How do you plan to manage encryption keys? I would love to see a solution where the encryption key is only stored in the RAM of the ArcadeDB server during the short time when a command or query is executed. After this, the encryption key shall explicitly be wiped by overwriting the memory with NULL characters. This can be achieved via a new EncryptionKey header which should then be included in every REST request to the database, similar to what happens when an Authorization header is also included in every REST request. Following this approach will guarantee that the encryption key is only available in the ArcadeDB process for a very short time, which is a sound zero-trust security principle.

dijef commented 1 month ago

So the implementation I have in place require providing encryption key and algorithm settings at server start-up which is stored in memory. Reading it require physical access to server and heap of the process. Primary goal I am trying to address is to protect database content for on-site installation / data copy leak (encryption at rest). Our DB connection is not exposed and only client is our back-end. Data that comes out from serialiser is de-crypted at the time of processing. The way I understand your requirement, is that every client provides encryption key with request and so each client's data can have different encryption.
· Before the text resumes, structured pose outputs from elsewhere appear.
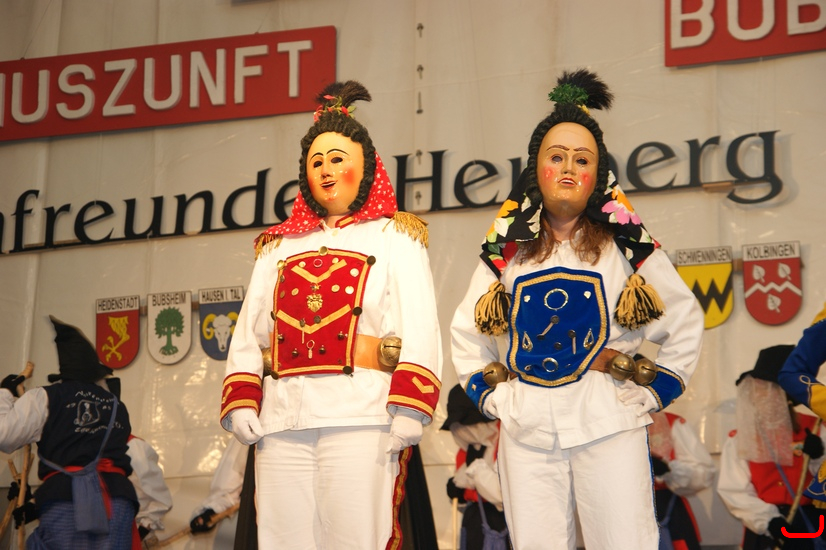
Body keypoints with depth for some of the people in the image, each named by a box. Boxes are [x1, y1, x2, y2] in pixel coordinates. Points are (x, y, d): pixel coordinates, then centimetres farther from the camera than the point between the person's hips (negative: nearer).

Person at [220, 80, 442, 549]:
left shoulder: (395, 239, 12)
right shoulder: (280, 247, 25)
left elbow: (418, 331, -1)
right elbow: (249, 332, 18)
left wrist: (410, 408, -14)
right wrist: (241, 400, 3)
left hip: (360, 416, -4)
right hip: (282, 419, 4)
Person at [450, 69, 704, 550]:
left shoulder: (626, 246, 4)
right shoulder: (506, 251, 10)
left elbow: (686, 320, 11)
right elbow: (466, 331, 23)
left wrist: (655, 393, 4)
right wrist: (488, 395, 12)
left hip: (609, 425, -2)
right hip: (526, 431, 2)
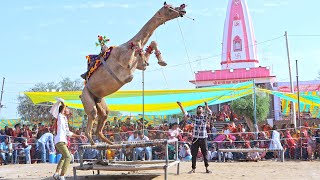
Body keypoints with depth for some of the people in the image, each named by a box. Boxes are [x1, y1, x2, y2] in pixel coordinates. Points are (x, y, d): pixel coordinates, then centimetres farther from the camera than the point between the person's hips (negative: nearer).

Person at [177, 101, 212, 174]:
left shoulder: (205, 117, 0)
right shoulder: (194, 117, 7)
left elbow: (210, 113, -19)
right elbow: (185, 114, 4)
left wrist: (206, 106, -34)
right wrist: (180, 106, -5)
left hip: (203, 138, -2)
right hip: (195, 138, 2)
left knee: (205, 154, 3)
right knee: (194, 154, 5)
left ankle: (207, 169, 13)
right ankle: (193, 169, 14)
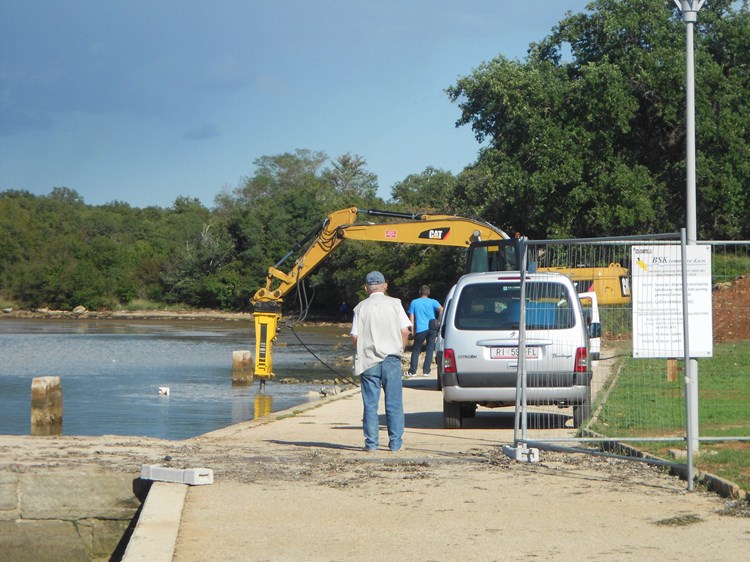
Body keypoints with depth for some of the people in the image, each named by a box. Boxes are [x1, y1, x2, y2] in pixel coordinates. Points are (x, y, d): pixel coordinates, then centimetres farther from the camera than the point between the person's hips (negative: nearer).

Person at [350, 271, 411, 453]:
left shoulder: (361, 307, 1)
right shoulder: (394, 304, 1)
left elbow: (355, 336, -3)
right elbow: (405, 331, -3)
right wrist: (399, 350, 12)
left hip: (368, 361, 0)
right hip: (391, 359, 0)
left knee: (370, 404, 4)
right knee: (394, 403, 4)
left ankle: (371, 443, 3)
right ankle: (395, 442, 4)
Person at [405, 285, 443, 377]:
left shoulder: (414, 302, 7)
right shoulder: (433, 302, 4)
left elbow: (411, 317, 4)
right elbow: (441, 309, -14)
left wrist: (412, 330, 7)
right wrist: (438, 321, -3)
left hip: (420, 330, 0)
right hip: (431, 329, 1)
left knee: (415, 351, 9)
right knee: (429, 350, 7)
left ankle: (412, 371, 6)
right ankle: (426, 371, 3)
I can see this possible but I also see challenging, e.g. shared records are accessed (we have them). Sounds also like users management. We have that in place outside of ArcadeDB lib with read/write access and roles.

I'll share draft this week.

btw. @pawellhasa is my company account (to avoid confusion with different accounts replies)

pawellhasa commented 1 month ago

@lvca please assign to me, I'll push code today

pawellhasa commented 1 month ago

This is draft with changes, please drop me all feedback. I will be away until about 22nd of August so until then :)

lvca commented 3 weeks ago

Added a review of your PR about a week ago. No rush, when you'll be back take a look at my comments. Thanks.